Sé que se parecía a mi papá. En la cara, en la forma de fumar, de pararse y de levantar una sola ceja por vez; también en la falta de pelo en la parte de arriba de la cabeza. Sé que él sabía que fumar no era bueno. Sé que tenía cardiólogo y remedios en la mesita de luz y en los bolsillos. Íbamos en tren al parque. Llevaba una pelota debajo del brazo, pero no podía correr. Sé que quería tener cuerpo de veinte y cabeza de setenta. Sé que nació cerca de un acantilado, en un pueblo de roca frente al mar, un pueblo viejo que se está por morir desde hace años. Es un pueblo sin hijos ni nietos. Regalan las casas vacías para que alguien vaya y se quede. Quizá alguna sea la suya. Nunca fui. Sé que él nunca pudo volver o quiso dejar los recuerdos como estaban, allá lejos y mejores. Vi en un álbum las fotos del pueblo, de las calles de piedra angostas, de mi abuelo sin color, sin bigotes, sin canas; las fotos cubiertas con papel celofán. Quizá era otro tipo de papel. Translúcido, amarillento, crujiente. Papel manteca. Papel de seda.
Sé que se puede volver de la escuela en un Fitito celeste sin caño de escape. O en un Citroën 13v con olor a nuevo. Y que, además, se puede comer galletitas en el asiento de atrás. Sé que los domingos lavaba el auto en la vereda, aunque no estuviese sucio.
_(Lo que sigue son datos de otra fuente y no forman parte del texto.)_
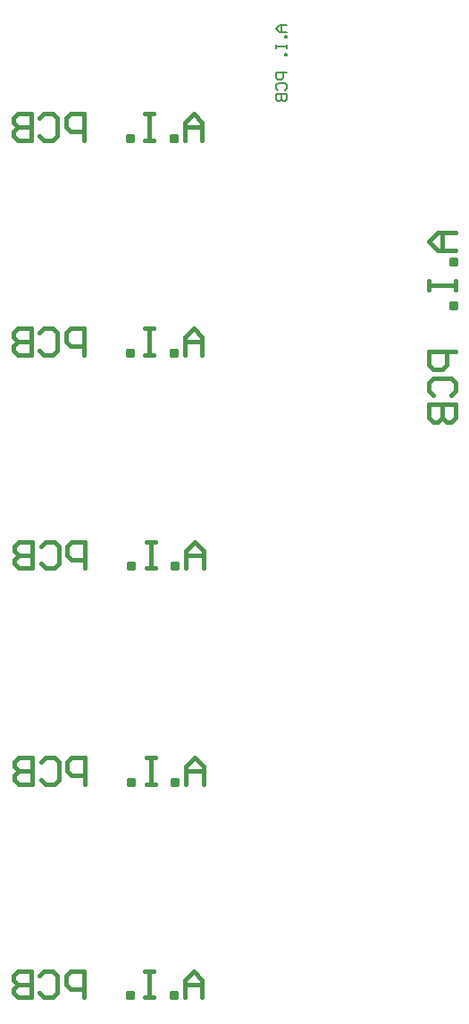
<source format=gbo>
G04 Layer_Color=32896*
%FSLAX25Y25*%
%MOIN*%
G70*
G01*
G75*
%ADD29C,0.00787*%
%ADD51C,0.01575*%
D29*
X321563Y367437D02*
X318939D01*
X317627Y366125D01*
X318939Y364813D01*
X321563D01*
X319595D01*
Y367437D01*
X321563Y363501D02*
X320907D01*
Y362845D01*
X321563D01*
Y363501D01*
X317627Y360222D02*
Y358910D01*
Y359565D01*
X321563D01*
Y360222D01*
Y358910D01*
Y356942D02*
X320907D01*
Y356286D01*
X321563D01*
Y356942D01*
Y349726D02*
X317627D01*
Y347758D01*
X318283Y347102D01*
X319595D01*
X320251Y347758D01*
Y349726D01*
X318283Y343167D02*
X317627Y343823D01*
Y345134D01*
X318283Y345791D01*
X320907D01*
X321563Y345134D01*
Y343823D01*
X320907Y343167D01*
X317627Y341855D02*
X321563D01*
Y339887D01*
X320907Y339231D01*
X320251D01*
X319595Y339887D01*
Y341855D01*
Y339887D01*
X318939Y339231D01*
X318283D01*
X317627Y339887D01*
Y341855D01*
D51*
X384500Y290000D02*
X377940D01*
X374661Y286720D01*
X377940Y283440D01*
X384500D01*
X379580D01*
Y290000D01*
X384500Y280161D02*
X382860D01*
Y278521D01*
X384500D01*
Y280161D01*
X374661Y271961D02*
Y268681D01*
Y270321D01*
X384500D01*
Y271961D01*
Y268681D01*
Y263762D02*
X382860D01*
Y262122D01*
X384500D01*
Y263762D01*
Y245723D02*
X374661D01*
Y240803D01*
X376301Y239163D01*
X379580D01*
X381220Y240803D01*
Y245723D01*
X376301Y229324D02*
X374661Y230964D01*
Y234244D01*
X376301Y235884D01*
X382860D01*
X384500Y234244D01*
Y230964D01*
X382860Y229324D01*
X374661Y226044D02*
X384500D01*
Y221125D01*
X382860Y219485D01*
X381220D01*
X379580Y221125D01*
Y226044D01*
Y221125D01*
X377940Y219485D01*
X376301D01*
X374661Y221125D01*
Y226044D01*
X290500Y84500D02*
Y91060D01*
X287220Y94339D01*
X283940Y91060D01*
Y84500D01*
Y89420D01*
X290500D01*
X280661Y84500D02*
Y86140D01*
X279021D01*
Y84500D01*
X280661D01*
X272461Y94339D02*
X269181D01*
X270821D01*
Y84500D01*
X272461D01*
X269181D01*
X264262D02*
Y86140D01*
X262622D01*
Y84500D01*
X264262D01*
X246223D02*
Y94339D01*
X241303D01*
X239663Y92699D01*
Y89420D01*
X241303Y87780D01*
X246223D01*
X229824Y92699D02*
X231464Y94339D01*
X234744D01*
X236384Y92699D01*
Y86140D01*
X234744Y84500D01*
X231464D01*
X229824Y86140D01*
X226544Y94339D02*
Y84500D01*
X221625D01*
X219985Y86140D01*
Y87780D01*
X221625Y89420D01*
X226544D01*
X221625D01*
X219985Y91060D01*
Y92699D01*
X221625Y94339D01*
X226544D01*
X290500Y165000D02*
Y171560D01*
X287220Y174839D01*
X283940Y171560D01*
Y165000D01*
Y169920D01*
X290500D01*
X280661Y165000D02*
Y166640D01*
X279021D01*
Y165000D01*
X280661D01*
X272461Y174839D02*
X269181D01*
X270821D01*
Y165000D01*
X272461D01*
X269181D01*
X264262D02*
Y166640D01*
X262622D01*
Y165000D01*
X264262D01*
X246223D02*
Y174839D01*
X241303D01*
X239663Y173199D01*
Y169920D01*
X241303Y168280D01*
X246223D01*
X229824Y173199D02*
X231464Y174839D01*
X234744D01*
X236384Y173199D01*
Y166640D01*
X234744Y165000D01*
X231464D01*
X229824Y166640D01*
X226544Y174839D02*
Y165000D01*
X221625D01*
X219985Y166640D01*
Y168280D01*
X221625Y169920D01*
X226544D01*
X221625D01*
X219985Y171560D01*
Y173199D01*
X221625Y174839D01*
X226544D01*
X290000Y244500D02*
Y251060D01*
X286720Y254339D01*
X283440Y251060D01*
Y244500D01*
Y249420D01*
X290000D01*
X280161Y244500D02*
Y246140D01*
X278521D01*
Y244500D01*
X280161D01*
X271961Y254339D02*
X268681D01*
X270321D01*
Y244500D01*
X271961D01*
X268681D01*
X263762D02*
Y246140D01*
X262122D01*
Y244500D01*
X263762D01*
X245723D02*
Y254339D01*
X240803D01*
X239163Y252699D01*
Y249420D01*
X240803Y247780D01*
X245723D01*
X229324Y252699D02*
X230964Y254339D01*
X234244D01*
X235884Y252699D01*
Y246140D01*
X234244Y244500D01*
X230964D01*
X229324Y246140D01*
X226044Y254339D02*
Y244500D01*
X221125D01*
X219485Y246140D01*
Y247780D01*
X221125Y249420D01*
X226044D01*
X221125D01*
X219485Y251060D01*
Y252699D01*
X221125Y254339D01*
X226044D01*
X290000Y324500D02*
Y331060D01*
X286720Y334339D01*
X283440Y331060D01*
Y324500D01*
Y329420D01*
X290000D01*
X280161Y324500D02*
Y326140D01*
X278521D01*
Y324500D01*
X280161D01*
X271961Y334339D02*
X268681D01*
X270321D01*
Y324500D01*
X271961D01*
X268681D01*
X263762D02*
Y326140D01*
X262122D01*
Y324500D01*
X263762D01*
X245723D02*
Y334339D01*
X240803D01*
X239163Y332699D01*
Y329420D01*
X240803Y327780D01*
X245723D01*
X229324Y332699D02*
X230964Y334339D01*
X234244D01*
X235884Y332699D01*
Y326140D01*
X234244Y324500D01*
X230964D01*
X229324Y326140D01*
X226044Y334339D02*
Y324500D01*
X221125D01*
X219485Y326140D01*
Y327780D01*
X221125Y329420D01*
X226044D01*
X221125D01*
X219485Y331060D01*
Y332699D01*
X221125Y334339D01*
X226044D01*
X290000Y5000D02*
Y11560D01*
X286720Y14839D01*
X283440Y11560D01*
Y5000D01*
Y9920D01*
X290000D01*
X280161Y5000D02*
Y6640D01*
X278521D01*
Y5000D01*
X280161D01*
X271961Y14839D02*
X268681D01*
X270321D01*
Y5000D01*
X271961D01*
X268681D01*
X263762D02*
Y6640D01*
X262122D01*
Y5000D01*
X263762D01*
X245723D02*
Y14839D01*
X240803D01*
X239163Y13199D01*
Y9920D01*
X240803Y8280D01*
X245723D01*
X229324Y13199D02*
X230964Y14839D01*
X234244D01*
X235884Y13199D01*
Y6640D01*
X234244Y5000D01*
X230964D01*
X229324Y6640D01*
X226044Y14839D02*
Y5000D01*
X221125D01*
X219485Y6640D01*
Y8280D01*
X221125Y9920D01*
X226044D01*
X221125D01*
X219485Y11560D01*
Y13199D01*
X221125Y14839D01*
X226044D01*
M02*

</source>
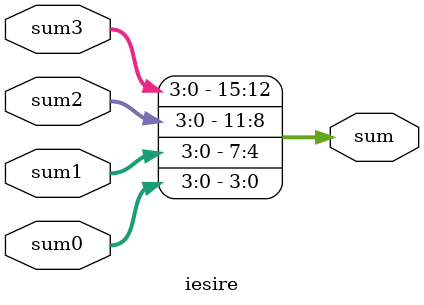
<source format=v>
`timescale 1ns / 1ps


module iesire(
    input [3:0] sum0, sum1, sum2, sum3,
    output [15:0] sum
);

    assign sum[3:0] = sum0;
    assign sum[7:4] = sum1;
    assign sum[11:8] = sum2;
    assign sum[15:12] = sum3;
endmodule

</source>
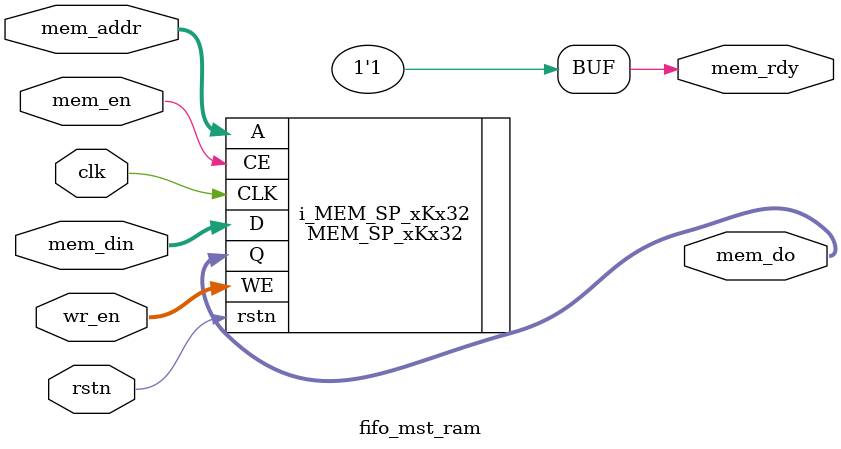
<source format=v>

module fifo_mst_ram #(
  parameter T_MSZ =12
  ) (
  // inputs
  input               rstn,
  input               clk,
  input [3:0]         wr_en,
  input               mem_en,
  input [T_MSZ-1:0]   mem_addr,
  input [31:0]        mem_din,

  // outputs
  output wire         mem_rdy,
  output wire [31:0]  mem_do

);

  assign mem_rdy = 1'b1;


  MEM_SP_xKx32 #(
    .T_MSZ(T_MSZ)
  ) i_MEM_SP_xKx32 (
  // inputs
    .rstn(rstn),
    .CLK(clk),
    .CE(mem_en),
    .WE(wr_en),
    .A(mem_addr),
    .D(mem_din),
  // outputs
    .Q(mem_do)
  );

endmodule

</source>
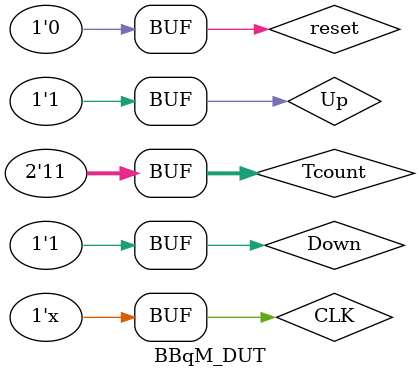
<source format=v>
module BBqM ( Up , Down , CLK , reset , Tcount , Empty_Flag , Full_Flag , Alarm_Flag , led0_Pcount , led1_Pcount , led0_Wtime , led1_Wtime ) ;
// -------------------------- Inputs Declarations ---------------------------- //
input Up , Down , CLK , reset ;
input [1:0] Tcount ; 
// ------------------------- Outputs Declarations ---------------------------- //
output Empty_Flag , Full_Flag , Alarm_Flag ;
output [6:0]led0_Pcount , led1_Pcount ;
output [6:0]led0_Wtime , led1_Wtime ;
// --------------------------- Wire Declarations ----------------------------- //
wire [2:0] Pcount;
wire [4:0]address ;
wire [4:0] wtime;
//Counter takes the input from Push buttons to calculate Pcount and Handling flags 
Counter COUNTER ( Up , Down , CLK , reset , Pcount , Empty_Flag , Full_Flag , Alarm_Flag ) ;
//ROM is a storage full of all Wtime in 32 (possible) cases 
assign address={ Tcount , Pcount };
ROM Rom (  address  , wtime ) ;
//Display Takes Pcount and Wtime and Convert them from BCD to 7Seg.code 
Display DISPLAY ( Pcount , wtime , led0_Pcount , led1_Pcount , led0_Wtime , led1_Wtime ) ;

endmodule
// ----------------------------- End of File --------------------------------- //
// --------------------------------------------------------------------------- //
module BBqM_DUT();
  
  reg Up , Down , CLK , reset ;
reg [1:0] Tcount ; 
// ------------------------- Outputs Declarations ---------------------------- //
wire Empty_Flag , Full_Flag , Alarm_Flag ;
wire [6:0]led0_Pcount , led1_Pcount ;
wire [6:0]led0_Wtime , led1_Wtime ;
  initial 
   begin
     reset<=1;
     #5 reset<=0;
     CLK<=0;
     Tcount<=0; Up<=0; Down<=0; #800; 
     Tcount<=0; Up<=1; Down<=0; #800; 
     Tcount<=0; Up<=0; Down<=1; #800; 
     Tcount<=0; Up<=1; Down<=1; #800; 
   
     Tcount<=1; Up<=0; Down<=0; #800; 
     Tcount<=1; Up<=1; Down<=0; #800; 
     Tcount<=1; Up<=0; Down<=1; #800; 
     Tcount<=1; Up<=1; Down<=1; #800;
   
     Tcount<=2; Up<=0; Down<=0; #800; 
     Tcount<=2; Up<=1; Down<=0; #800; 
     Tcount<=2; Up<=0; Down<=1; #800; 
     Tcount<=2; Up<=1; Down<=1; #800;
     
     Tcount<=3; Up<=0; Down<=0; #800; 
     Tcount<=3; Up<=1; Down<=0; #800; 
     Tcount<=3; Up<=0; Down<=1; #800; 
     Tcount<=3; Up<=1; Down<=1; #800;
   end
 always 
  begin
    CLK=~CLK;#50;
  end

  
  BBqM bb( Up , Down , CLK , reset , Tcount , Empty_Flag , Full_Flag , Alarm_Flag , led0_Pcount , led1_Pcount , led0_Wtime , led1_Wtime ) ;
endmodule
</source>
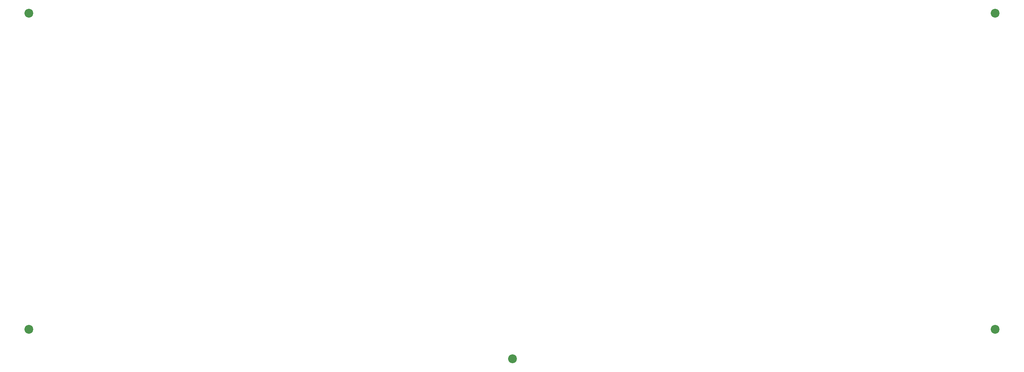
<source format=gts>
G04 #@! TF.GenerationSoftware,KiCad,Pcbnew,8.0.2-1*
G04 #@! TF.CreationDate,2024-07-03T19:51:58+09:00*
G04 #@! TF.ProjectId,lagoon,6c61676f-6f6e-42e6-9b69-6361645f7063,rev?*
G04 #@! TF.SameCoordinates,Original*
G04 #@! TF.FileFunction,Soldermask,Top*
G04 #@! TF.FilePolarity,Negative*
%FSLAX46Y46*%
G04 Gerber Fmt 4.6, Leading zero omitted, Abs format (unit mm)*
G04 Created by KiCad (PCBNEW 8.0.2-1) date 2024-07-03 19:51:58*
%MOMM*%
%LPD*%
G01*
G04 APERTURE LIST*
%ADD10C,2.200000*%
G04 APERTURE END LIST*
D10*
X16668750Y-16668750D03*
X257560945Y-95631249D03*
X137222985Y-102985806D03*
X257554244Y-16668750D03*
X16668750Y-95631249D03*
M02*

</source>
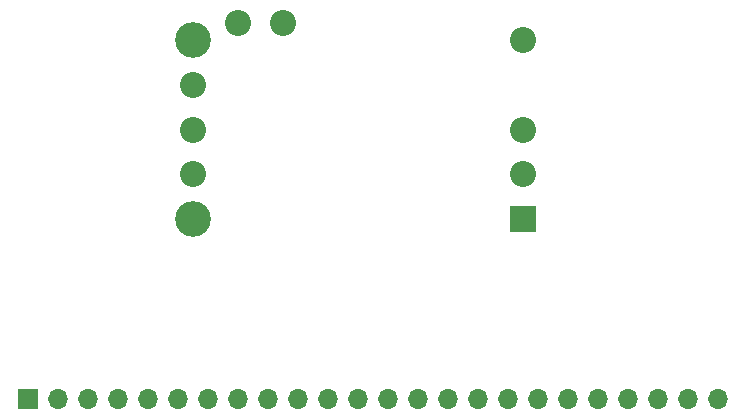
<source format=gbr>
%TF.GenerationSoftware,KiCad,Pcbnew,(6.0.5)*%
%TF.CreationDate,2022-06-12T23:50:42+02:00*%
%TF.ProjectId,power,706f7765-722e-46b6-9963-61645f706362,rev?*%
%TF.SameCoordinates,Original*%
%TF.FileFunction,Soldermask,Bot*%
%TF.FilePolarity,Negative*%
%FSLAX46Y46*%
G04 Gerber Fmt 4.6, Leading zero omitted, Abs format (unit mm)*
G04 Created by KiCad (PCBNEW (6.0.5)) date 2022-06-12 23:50:42*
%MOMM*%
%LPD*%
G01*
G04 APERTURE LIST*
%ADD10R,2.205000X2.205000*%
%ADD11C,2.205000*%
%ADD12C,3.030000*%
%ADD13R,1.700000X1.700000*%
%ADD14O,1.700000X1.700000*%
G04 APERTURE END LIST*
D10*
%TO.C,PS1*%
X83800000Y-72420000D03*
D11*
X83800000Y-64820000D03*
X83800000Y-57220000D03*
D12*
X55900000Y-57220000D03*
D11*
X55900000Y-61020000D03*
X55900000Y-64820000D03*
X55900000Y-68620000D03*
D12*
X55900000Y-72420000D03*
D11*
X63500000Y-55820000D03*
X59700000Y-55820000D03*
X83800000Y-68620000D03*
%TD*%
D13*
%TO.C,J1*%
X41910000Y-87630000D03*
D14*
X44450000Y-87630000D03*
X46990000Y-87630000D03*
X49530000Y-87630000D03*
X52070000Y-87630000D03*
X54610000Y-87630000D03*
X57150000Y-87630000D03*
X59690000Y-87630000D03*
X62230000Y-87630000D03*
X64770000Y-87630000D03*
X67310000Y-87630000D03*
X69850000Y-87630000D03*
X72390000Y-87630000D03*
X74930000Y-87630000D03*
X77470000Y-87630000D03*
X80010000Y-87630000D03*
X82550000Y-87630000D03*
X85090000Y-87630000D03*
X87630000Y-87630000D03*
X90170000Y-87630000D03*
X92710000Y-87630000D03*
X95250000Y-87630000D03*
X97790000Y-87630000D03*
X100330000Y-87630000D03*
%TD*%
M02*

</source>
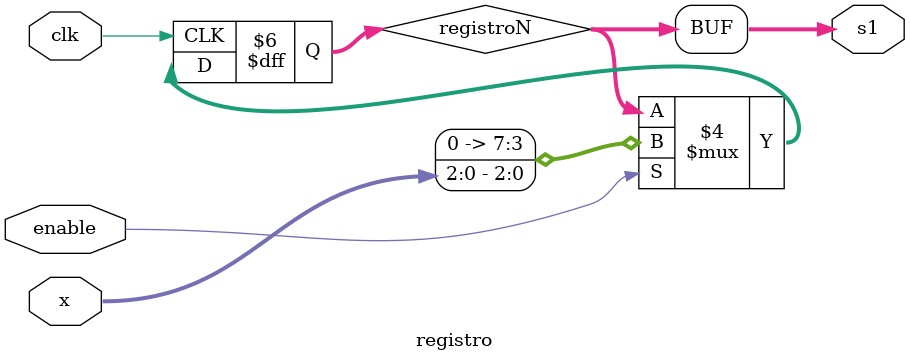
<source format=sv>
module registro(output [7:0]s1, input [N:0]x, input clk, input enable);

  parameter N=2;

  reg [7:0] registroN;

  initial
    begin
      registroN=0;
    end

  always@(posedge clk)
    begin
      if(enable)
        registroN=x;
    end
  assign
    s1=registroN;
endmodule

</source>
Sé que tomaba cinco cafés por día. En taza chica. Sé que igual podía dormir toda la noche sin desvelarse.
Sé que a veces cuanto más lejos se tiene a alguien, más se escucha su voz. Más vuelven sus ojos, sus manos. Sus palabras que no están. Sé que me dejaba ganar en la Casita robada y que me hacía creer que yo era su favorita. Sé que cada una de mis primas también creía lo mismo. Sé que mi papá lo extrañaba. Ahora sé que yo también lo extraño. Sé que el tiempo de un abuelo no alcanza. Sé por qué mi papá recorría tiendas de antigüedades los fines de semana para conseguir lámparas de soldar viejas y oxidadas. Sé por qué las restauraba, las dejaba brillantes y las acomodaba en una estantería. Hasta que se quedaba sin estantes y hacía lugar en otra parte de la casa para traer otra estantería y más lámparas. También sé por qué mi mamá no se quejaba de eso.
Sé cómo se cargan las lámparas con aceite, cómo se limpian si se chorrean, cómo se ajustan y se encienden. Sé que mi papá tenía que encenderlas, al menos una vez cada una, para comprobar que funcionaran; aunque nunca iba a darle uso a ninguna. Decía que cuando él ya no estuviera y quisiéramos venderlas, iban a tener más valor si funcionaban. Sé que lo que quería era ver la llama anaranjada y sentir el olor del aceite quemado cada vez. Sé que, además de soldar cañerías, tubos y canillas, esa llama sirve para iluminar recovecos oscuros. Mi abuelo me lo dijo cuando metió la cabeza en el bajo mesada ese día en el lavadero. Sé que esos momentos luminosos hay que guardarlos por si todo se apaga; para arrimar las manos y sentir el calor de la luz.
Sé que una mañana de enero mi mamá me despertó demasiado temprano. Llamaron por teléfono. El abuelo se había ido. Hacía mucho calor.